The closing of one door often opens another
Located on an old country road in the midst of one of the Hudson Valley’s many apple orchards you may stumble across what was once one of the leading research and development facilities for plasma display technology. Panasonic Plasma Display Laboratory of America (PPDLA formally Plasmaco) was, up to very recently, located in nearby Highland, NY, only minutes from the SUNY New Paltz campus. The reason for their departure is that plasma displays were once considered an up-and-coming technology, but are now considered a mature technology and product support research and development can now be handled at Panasonic’s manufacturing facility in Japan.

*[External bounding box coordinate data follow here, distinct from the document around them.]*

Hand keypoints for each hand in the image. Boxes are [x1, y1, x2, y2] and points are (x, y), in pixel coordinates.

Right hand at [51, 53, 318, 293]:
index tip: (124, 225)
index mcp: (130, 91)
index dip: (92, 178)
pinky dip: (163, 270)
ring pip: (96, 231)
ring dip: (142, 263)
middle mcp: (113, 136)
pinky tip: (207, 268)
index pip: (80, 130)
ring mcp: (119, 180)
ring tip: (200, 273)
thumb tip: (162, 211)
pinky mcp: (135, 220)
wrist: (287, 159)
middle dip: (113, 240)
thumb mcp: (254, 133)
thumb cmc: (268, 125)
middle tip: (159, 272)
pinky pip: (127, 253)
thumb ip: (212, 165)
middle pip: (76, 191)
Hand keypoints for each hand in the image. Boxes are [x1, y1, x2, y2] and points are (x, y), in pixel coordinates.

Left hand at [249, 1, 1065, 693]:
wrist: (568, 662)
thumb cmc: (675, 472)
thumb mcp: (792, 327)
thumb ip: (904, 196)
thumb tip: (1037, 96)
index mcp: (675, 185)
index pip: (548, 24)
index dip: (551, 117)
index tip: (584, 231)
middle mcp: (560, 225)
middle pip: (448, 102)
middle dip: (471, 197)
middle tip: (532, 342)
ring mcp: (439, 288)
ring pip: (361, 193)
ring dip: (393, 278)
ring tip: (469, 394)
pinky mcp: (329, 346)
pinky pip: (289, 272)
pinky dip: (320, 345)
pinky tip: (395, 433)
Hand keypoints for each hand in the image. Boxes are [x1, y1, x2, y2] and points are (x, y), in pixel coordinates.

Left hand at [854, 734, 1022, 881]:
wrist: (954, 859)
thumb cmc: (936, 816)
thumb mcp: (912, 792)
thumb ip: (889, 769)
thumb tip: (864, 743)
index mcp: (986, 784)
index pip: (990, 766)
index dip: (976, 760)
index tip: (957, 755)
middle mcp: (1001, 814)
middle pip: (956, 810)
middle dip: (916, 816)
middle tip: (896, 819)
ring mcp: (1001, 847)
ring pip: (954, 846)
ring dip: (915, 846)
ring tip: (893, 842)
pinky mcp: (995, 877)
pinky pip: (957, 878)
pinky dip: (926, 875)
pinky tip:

This modern local facility was actually once part of an apple farm used for apple storage, but you would never know it stepping inside this high-tech laboratory. The process equipment and clean-room areas are perfect for many areas of semiconductor research and development: in fact a local newspaper has indicated that the facility will now house a new up-and-coming technology: solar thin-film technology.
An excellent neighbor!
The close proximity to the campus made Panasonic ideal for many field trips and technical talks. But it was more than the proximity that made it a favorite for several schools and universities. It was the personal attention and vast expertise that folks like SUNY New Paltz grad and current SUNY New Paltz Foundation Inc. Board Chair, Everton Henriques and his fellow colleague Bill Schindler would provide. Highland High School’s Ed Rogers would bring his AP Chemistry class to talk with Everton and then tour the in-house chemistry lab where students could witness the latest in phosphor color production; New Paltz High School’s Joe Haas would bring his Digital Electronics class in to talk with Bill and witness products that they had learned about in class actually being implemented in something they could relate to in their everyday life; and SUNY New Paltz’ Engineering department’s Michael Otis would bring his classes from Introduction to Engineering or one of several engineering clubs (for example “The Society of Women Engineers”) to learn what it would be like to work in a Research and Development environment and to be exposed to real life semiconductors technology, process engineering, analog and digital electronics, signal processing, and the sciences behind plasma display technology.